The non-significant (P>0.05) variations of the macro-mineral contents of the milk samples due to variations of the age of camels that browse in the nomadic systems at North Darfur and the semi-nomadic of East Nile at Khartoum State (Table 4) might be because of the ability of the camels to select their feed from the natural pastures. However, the significant (P<0.05) differences in the Ca and K content of milk, because of the variations of camel age that kept in Western Omdurman (Khartoum State) for both semi-nomadic and the intensive systems could be due to the restricted ration, especially for the group kept in the intensive system. This supported Deeba et al. (2020) who reported high variations (P<0.05) in Ca, P and other mineral contents of camel milk could be attributed to some factors, among which is the age of she-camels and its food quality. There are significant fluctuations in the mineral contents due to the differences in feeding, breed and water intake (Jilo and Tegegne, 2016).
5. Conclusion
In this study, all camel milk samples examined showed high variations in the macro-mineral contents depending on the type of production systems, which are practiced in different locations. The availability of water and differences in feed types and sources are the main contributing factors to this variation. Other factors including breed, parity orders, lactation stages, and age of she-camels might influence the macro-minerals levels in camel milk.

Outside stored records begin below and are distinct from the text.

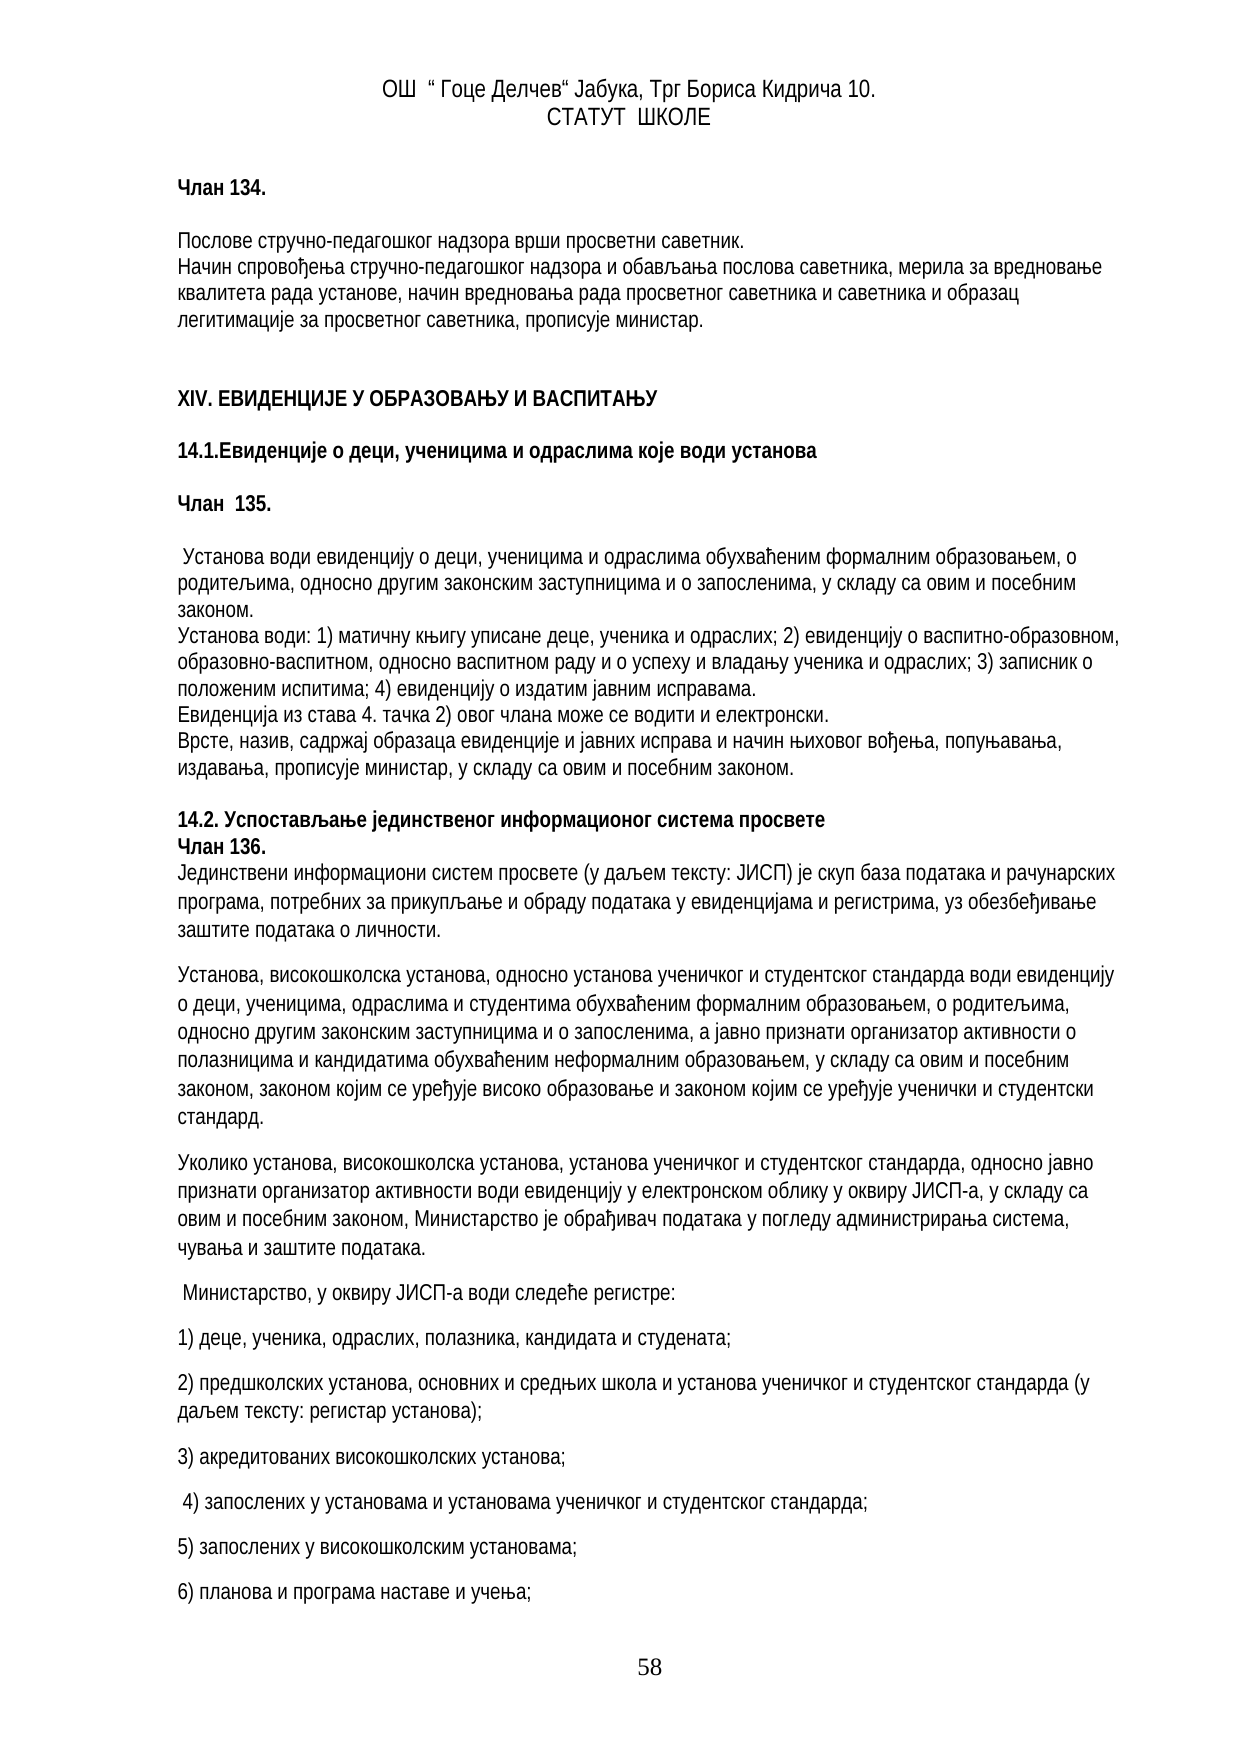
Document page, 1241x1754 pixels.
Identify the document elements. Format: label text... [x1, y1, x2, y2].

text Министарство, у оквиру ЈИСП-а води следеће регистре: [177, 1279, 1122, 1305]
text Врсте, назив, садржај образаца евиденције и јавних исправа и начин њиховог вођења, попуњавања, издавања, прописује министар, у складу са овим и посебним законом. [177, 727, 1122, 780]
text 14.2. Успостављање јединственог информационог система просвете [177, 806, 1122, 833]
text Установа води: 1) матичну књигу уписане деце, ученика и одраслих; 2) евиденцију о васпитно-образовном, образовно-васпитном, односно васпитном раду и о успеху и владању ученика и одраслих; 3) записник о положеним испитима; 4) евиденцију о издатим јавним исправама. [177, 622, 1122, 701]
text Послове стручно-педагошког надзора врши просветни саветник. [177, 227, 1122, 253]
text 1) деце, ученика, одраслих, полазника, кандидата и студената; [177, 1324, 1122, 1350]
text Евиденција из става 4. тачка 2) овог члана може се водити и електронски. [177, 701, 1122, 727]
text XIV. ЕВИДЕНЦИЈЕ У ОБРАЗОВАЊУ И ВАСПИТАЊУ [177, 385, 1122, 411]
text Јединствени информациони систем просвете (у даљем тексту: ЈИСП) је скуп база података и рачунарских програма, потребних за прикупљање и обраду података у евиденцијама и регистрима, уз обезбеђивање заштите података о личности. [177, 859, 1122, 942]
text 6) планова и програма наставе и учења; [177, 1578, 1122, 1604]
text Уколико установа, високошколска установа, установа ученичког и студентског стандарда, односно јавно признати организатор активности води евиденцију у електронском облику у оквиру ЈИСП-а, у складу са овим и посебним законом, Министарство је обрађивач података у погледу администрирања система, чувања и заштите података. [177, 1148, 1122, 1260]
text 5) запослених у високошколским установама; [177, 1533, 1122, 1559]
text Члан 135. [177, 490, 1122, 517]
text Начин спровођења стручно-педагошког надзора и обављања послова саветника, мерила за вредновање квалитета рада установе, начин вредновања рада просветног саветника и саветника и образац легитимације за просветног саветника, прописује министар. [177, 253, 1122, 332]
text 14.1.Евиденције о деци, ученицима и одраслима које води установа [177, 437, 1122, 464]
text Установа, високошколска установа, односно установа ученичког и студентског стандарда води евиденцију о деци, ученицима, одраслима и студентима обухваћеним формалним образовањем, о родитељима, односно другим законским заступницима и о запосленима, а јавно признати организатор активности о полазницима и кандидатима обухваћеним неформалним образовањем, у складу са овим и посебним законом, законом којим се уређује високо образовање и законом којим се уређује ученички и студентски стандард. [177, 961, 1122, 1130]
text 4) запослених у установама и установама ученичког и студентског стандарда; [177, 1488, 1122, 1514]
text Члан 136. [177, 833, 1122, 859]
text Члан 134. [177, 174, 1122, 200]
text Установа води евиденцију о деци, ученицима и одраслима обухваћеним формалним образовањем, о родитељима, односно другим законским заступницима и о запосленима, у складу са овим и посебним законом. [177, 543, 1122, 622]
text 3) акредитованих високошколских установа; [177, 1443, 1122, 1469]
text 2) предшколских установа, основних и средњих школа и установа ученичког и студентског стандарда (у даљем тексту: регистар установа); [177, 1369, 1122, 1424]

Competing Interest Statement: The authors have no conflict of interest. All authors have read and agreed to the published version of the manuscript.
List of Abbreviation: ANOVA, Analysis of Variance; AOAC, Association of Official Analytical Chemists; Ca, Calcium; Cu, Copper; Fe, Iron; K, Potassium; Mg, Magnesium; Mn, Manganese; MOARF, Ministry of Animal Resource and Fisheries; Na, Sodium; P, phosphorus; SPSS, Statistical Package for Social Sciences; Zn, Zinc.

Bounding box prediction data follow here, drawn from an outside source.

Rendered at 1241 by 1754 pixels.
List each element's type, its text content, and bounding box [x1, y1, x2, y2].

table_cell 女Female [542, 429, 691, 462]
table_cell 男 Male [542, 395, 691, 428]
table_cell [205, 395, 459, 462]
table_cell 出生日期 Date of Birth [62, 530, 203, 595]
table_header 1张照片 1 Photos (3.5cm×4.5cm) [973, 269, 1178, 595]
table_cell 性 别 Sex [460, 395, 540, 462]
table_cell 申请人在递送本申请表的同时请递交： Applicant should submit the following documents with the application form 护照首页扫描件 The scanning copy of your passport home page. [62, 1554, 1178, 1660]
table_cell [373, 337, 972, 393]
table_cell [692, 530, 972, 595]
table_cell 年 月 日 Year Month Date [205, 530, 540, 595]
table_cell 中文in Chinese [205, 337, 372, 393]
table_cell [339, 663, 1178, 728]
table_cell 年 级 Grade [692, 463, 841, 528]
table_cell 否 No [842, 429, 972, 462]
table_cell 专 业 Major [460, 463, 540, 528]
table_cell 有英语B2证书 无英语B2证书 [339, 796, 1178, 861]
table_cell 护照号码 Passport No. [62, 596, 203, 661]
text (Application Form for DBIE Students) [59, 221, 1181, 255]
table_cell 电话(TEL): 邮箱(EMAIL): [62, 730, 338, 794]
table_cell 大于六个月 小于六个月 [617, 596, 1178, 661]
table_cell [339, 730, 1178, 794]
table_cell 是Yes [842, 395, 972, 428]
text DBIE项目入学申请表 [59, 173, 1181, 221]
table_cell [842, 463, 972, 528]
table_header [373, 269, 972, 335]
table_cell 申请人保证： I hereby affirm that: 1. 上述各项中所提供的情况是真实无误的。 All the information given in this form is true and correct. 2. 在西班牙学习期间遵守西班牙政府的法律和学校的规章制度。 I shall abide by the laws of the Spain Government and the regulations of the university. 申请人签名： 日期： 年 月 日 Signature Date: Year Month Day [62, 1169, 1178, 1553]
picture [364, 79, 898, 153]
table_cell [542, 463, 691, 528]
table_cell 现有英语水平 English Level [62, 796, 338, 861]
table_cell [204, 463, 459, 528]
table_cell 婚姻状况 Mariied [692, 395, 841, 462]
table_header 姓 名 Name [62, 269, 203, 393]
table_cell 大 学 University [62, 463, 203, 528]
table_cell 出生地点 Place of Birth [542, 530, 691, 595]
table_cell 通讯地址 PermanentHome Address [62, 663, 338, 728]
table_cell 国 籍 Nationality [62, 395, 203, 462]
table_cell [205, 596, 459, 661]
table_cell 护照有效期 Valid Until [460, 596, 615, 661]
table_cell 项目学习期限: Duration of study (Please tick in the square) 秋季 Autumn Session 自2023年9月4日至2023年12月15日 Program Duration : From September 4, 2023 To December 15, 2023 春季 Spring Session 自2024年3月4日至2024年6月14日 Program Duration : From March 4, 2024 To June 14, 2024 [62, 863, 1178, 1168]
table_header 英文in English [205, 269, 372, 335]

Authors Contribution: S B M E and H I O: The idea, protocol designing, laboratory work and investigation, data analysis, and writing the original draft of the article. I E M E: The idea, protocol designing, supervision, writing–review, and editing the final version of the article. All authors approved the manuscript.

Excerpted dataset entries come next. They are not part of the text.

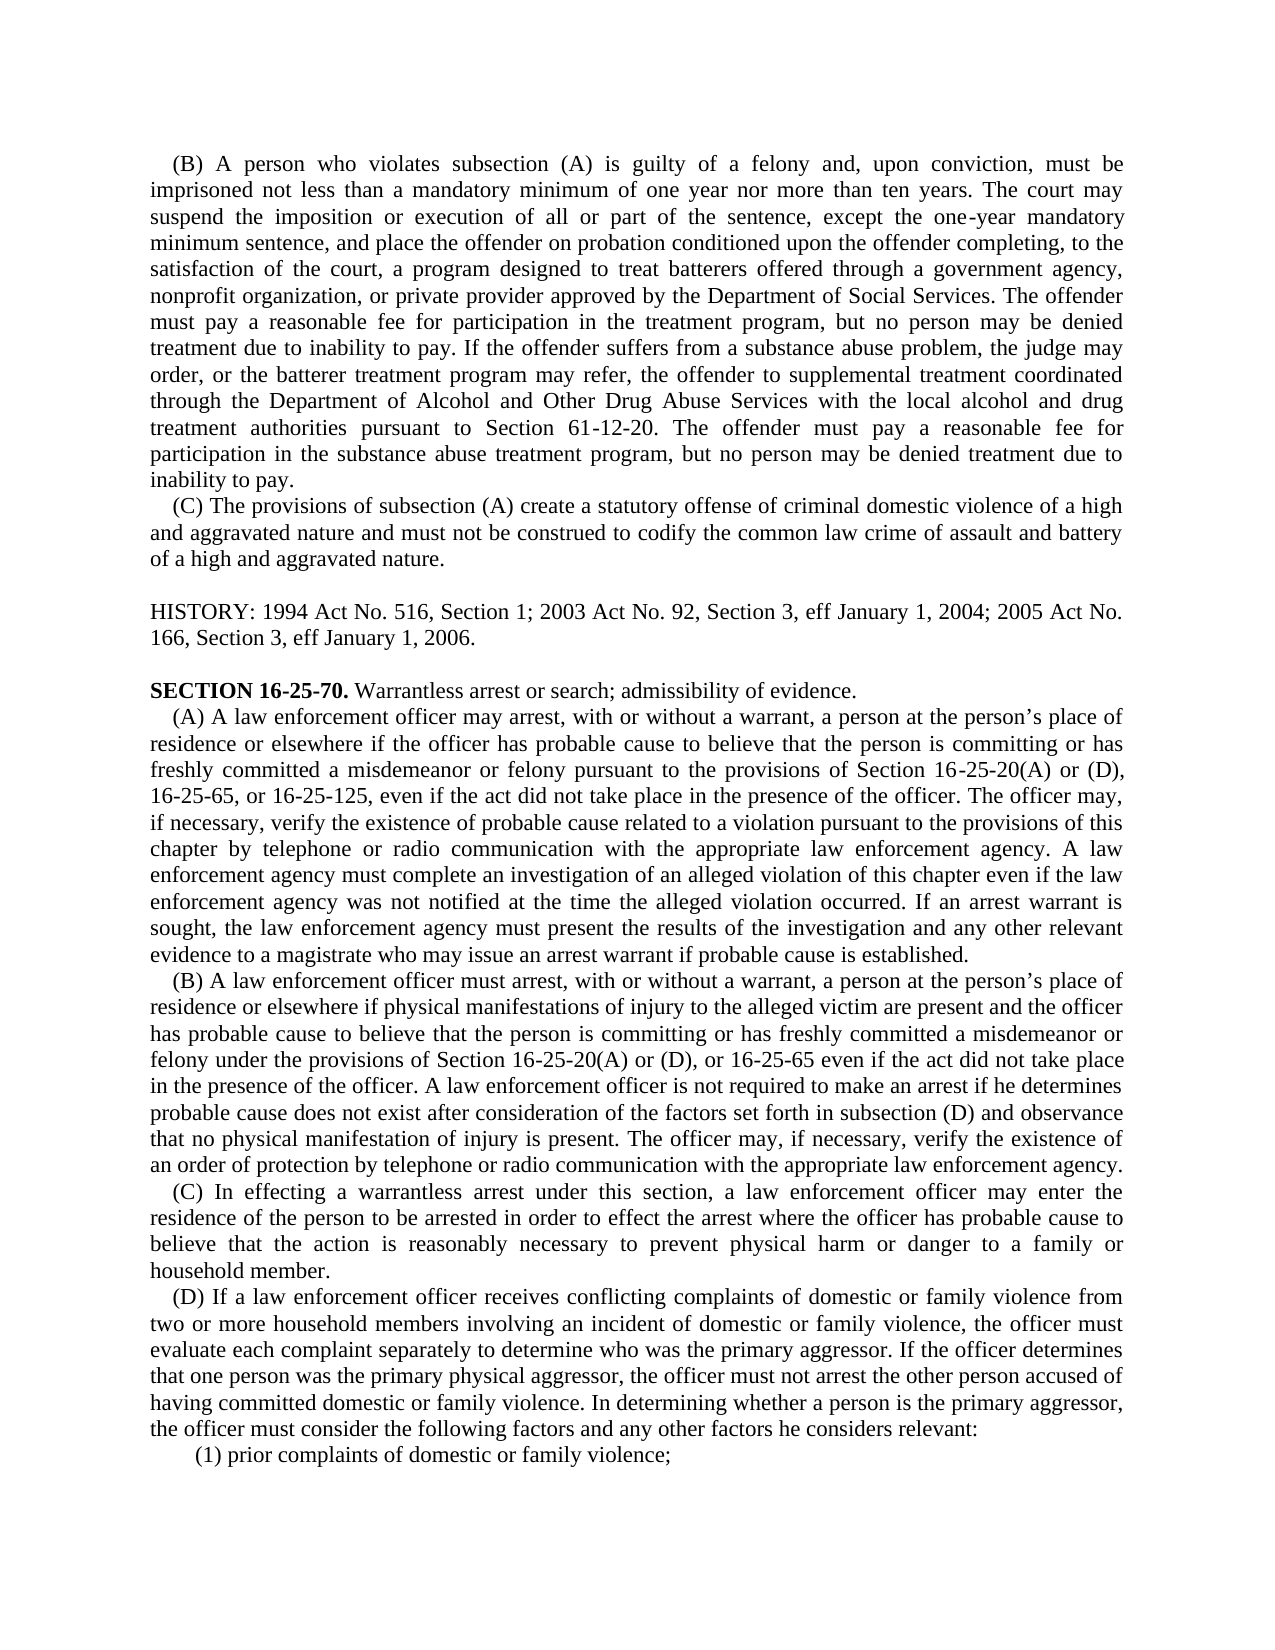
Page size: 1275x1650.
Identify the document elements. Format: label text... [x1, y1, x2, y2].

text (D) If a law enforcement officer receives conflicting complaints of domestic or family violence from two or more household members involving an incident of domestic or family violence, the officer must evaluate each complaint separately to determine who was the primary aggressor. If the officer determines that one person was the primary physical aggressor, the officer must not arrest the other person accused of having committed domestic or family violence. In determining whether a person is the primary aggressor, the officer must consider the following factors and any other factors he considers relevant: [150, 1283, 1125, 1441]
text (C) In effecting a warrantless arrest under this section, a law enforcement officer may enter the residence of the person to be arrested in order to effect the arrest where the officer has probable cause to believe that the action is reasonably necessary to prevent physical harm or danger to a family or household member. [150, 1178, 1125, 1283]
text HISTORY: 1994 Act No. 516, Section 1; 2003 Act No. 92, Section 3, eff January 1, 2004; 2005 Act No. 166, Section 3, eff January 1, 2006. [150, 598, 1125, 651]
text (A) A law enforcement officer may arrest, with or without a warrant, a person at the person’s place of residence or elsewhere if the officer has probable cause to believe that the person is committing or has freshly committed a misdemeanor or felony pursuant to the provisions of Section 16-25-20(A) or (D), 16-25-65, or 16-25-125, even if the act did not take place in the presence of the officer. The officer may, if necessary, verify the existence of probable cause related to a violation pursuant to the provisions of this chapter by telephone or radio communication with the appropriate law enforcement agency. A law enforcement agency must complete an investigation of an alleged violation of this chapter even if the law enforcement agency was not notified at the time the alleged violation occurred. If an arrest warrant is sought, the law enforcement agency must present the results of the investigation and any other relevant evidence to a magistrate who may issue an arrest warrant if probable cause is established. [150, 703, 1125, 967]
text (B) A person who violates subsection (A) is guilty of a felony and, upon conviction, must be imprisoned not less than a mandatory minimum of one year nor more than ten years. The court may suspend the imposition or execution of all or part of the sentence, except the one-year mandatory minimum sentence, and place the offender on probation conditioned upon the offender completing, to the satisfaction of the court, a program designed to treat batterers offered through a government agency, nonprofit organization, or private provider approved by the Department of Social Services. The offender must pay a reasonable fee for participation in the treatment program, but no person may be denied treatment due to inability to pay. If the offender suffers from a substance abuse problem, the judge may order, or the batterer treatment program may refer, the offender to supplemental treatment coordinated through the Department of Alcohol and Other Drug Abuse Services with the local alcohol and drug treatment authorities pursuant to Section 61-12-20. The offender must pay a reasonable fee for participation in the substance abuse treatment program, but no person may be denied treatment due to inability to pay. [150, 150, 1125, 493]
text (C) The provisions of subsection (A) create a statutory offense of criminal domestic violence of a high and aggravated nature and must not be construed to codify the common law crime of assault and battery of a high and aggravated nature. [150, 493, 1125, 572]
text (1) prior complaints of domestic or family violence; [150, 1441, 1125, 1468]
text (B) A law enforcement officer must arrest, with or without a warrant, a person at the person’s place of residence or elsewhere if physical manifestations of injury to the alleged victim are present and the officer has probable cause to believe that the person is committing or has freshly committed a misdemeanor or felony under the provisions of Section 16-25-20(A) or (D), or 16-25-65 even if the act did not take place in the presence of the officer. A law enforcement officer is not required to make an arrest if he determines probable cause does not exist after consideration of the factors set forth in subsection (D) and observance that no physical manifestation of injury is present. The officer may, if necessary, verify the existence of an order of protection by telephone or radio communication with the appropriate law enforcement agency. [150, 967, 1125, 1178]
text SECTION 16-25-70. Warrantless arrest or search; admissibility of evidence. [150, 677, 1125, 703]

Acknowledgments: The authors would like to acknowledge the partial fund received from the Ministry of Higher Education and Scientific Research, Sudan. The technical assistance provided by the staff of the Department of Dairy Production, University of Khartoum is also acknowledged. The effort done by Dr. Omar Sidahmed for his help during the statistical analysis of the data, and Mr. Emad H. E. Yasin for assistance during drawing the map is appreciated with thanks. The authors extend thanks to the camel owners who allowed the collection of camel milk.